Ein Kolben enthält meines Wissens nach tausende Samen aber unter welchen Bedingungen keimen diese ?
Viele Dank
Günther


----------



## Teichforum.info (10. Okt. 2004)

Hallo Günther,

frag' lieber, unter welchen Umständen sie sich _nicht_ vermehren. Ist ja nicht so, das sie an den Grenzen des Sumpfbeetes halt machen - und auch das Sumpfbeet werden sie ganz schnell für sich allein erobern. Ich wollte das nicht glauben und führe deshalb seit Jahren einen verbissenen Kampf gegen __ Rohrkolben und Zyperngras. Offiziell habe ich alles herausgerissen. Urplötzlich, in jedem beliebigen feuchten bis nassen Beet im Garten, tauchen sie wieder auf. Kaum zu beherrschen. Wegen der Vermehrung durch Samen bringt es auch nichts, den Rohrkolben einzusperren.

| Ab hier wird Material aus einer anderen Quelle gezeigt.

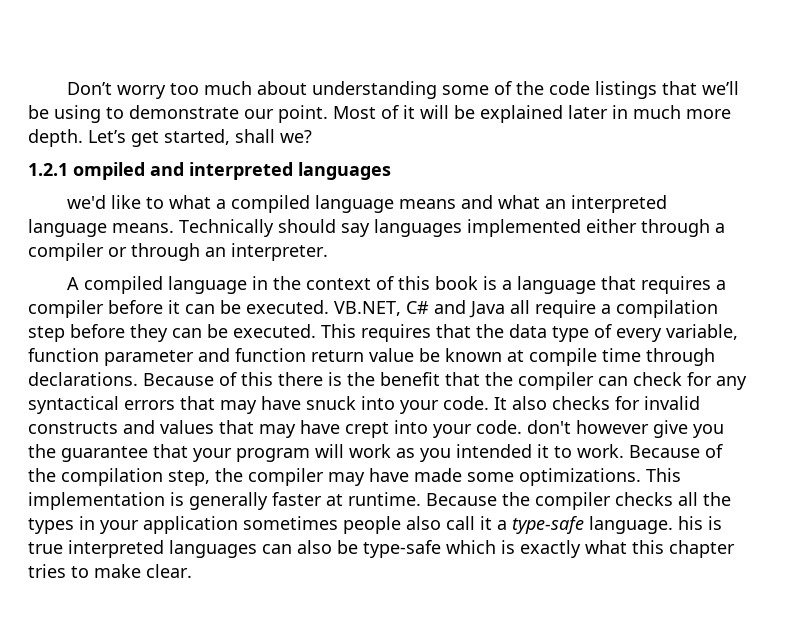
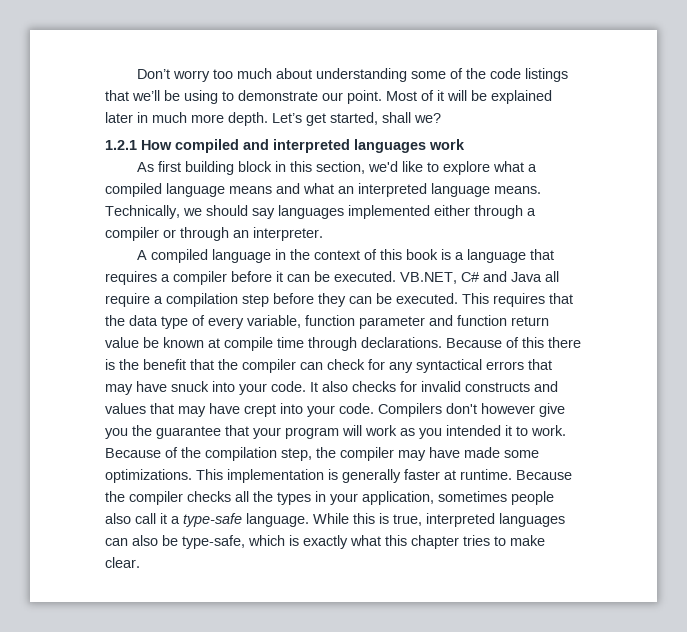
[73,162,145,180] ompiled -> [141,139,239,153] How compiled
(391, 171) // -> [429,139,465,150] [137,161,366,175] work // As first building block in this section,
(165, 203) none -> [443,161,491,175] explore
[179,219,274,237] Technically -> [105,205,202,219] Technically, we
(522, 427) none -> [378,403,442,417] Compilers
[143,516,238,534] application -> [362,491,434,505] application,
[678,516,722,530] [28,542,63,554] his is true -> [313,513,422,526] While this is true,
[363,540,441,558] type-safe -> [182,535,245,549] type-safe,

Wenn Du es dennoch riskieren willst (wir sprechen uns vermutlich wieder   ), bringe den Samen einfach auf einem möglichst feuchten bis nassen Beet in Deinem Garten aus. Sonst ist nichts zu tun. Oder fülle eine flache Schale mit beliebigem, am besten aber humosen Substrat. Mit Wasser auffüllen, bis es gerade an der Oberfläche des Substrates sichtbar wird. Samen darauf ausstreuen - reicht.

Beste Grüsse
Stefan


----------



## Teichforum.info (10. Okt. 2004)

Hallo,

es gibt nur eine Bedingung für die Vermehrung über Samen: der Samen muss absolut frisch sein, er verliert seine Keimfähigkeit schon ein paar Wochen nach der Reife. Aus diesem Grund wird der Samen auch von keiner Samenfirma angeboten.

Werner


----------



## Teichforum.info (10. Okt. 2004)

Wann sind die Samen denn reif ? Müßte ja bald soweit sein.

Ich weiß, daß der __ Rohrkolben in den meisten Teichen stark wuchert. Bei mir war das aber nie der Fall (ich besitze Teiche schon seit 15 Jahren). 
Die dominanten Pflanzen waren bei mir immer __ Kalmus, Teichbinse und __ Schwertlilie ! Ich nehme an, es liegt an der Erde bzw. am Nährstoffangebot.

Viele Grüße
Günther


----------



## Teichforum.info (10. Okt. 2004)

Hallo,

sobald die Kolben aufplatzen muss man säen. Das ist irgendwann zwischen Oktober und Januar der Fall. 

__ Rohrkolben hat einen sehr hohen Nährstoffbedarf, wahrscheinlich ist Dein Teich zu sauber dafür.

Werner


----------



## Teichforum.info (10. Okt. 2004)

Vielen Dank für die Infos.

Mein Teich wird regelmäßig mit Regenwasser "geflutet" -> ein Teil des Wassers aus einer Dachrinne rinnt in den Teich. So kann es kaum zu einem Nährstoffüberangebot kommen, deswegen wahrscheinlich auch der zurückhaltende Wuchs meiner __ Rohrkolben.
Viele Grüße
Günther


----------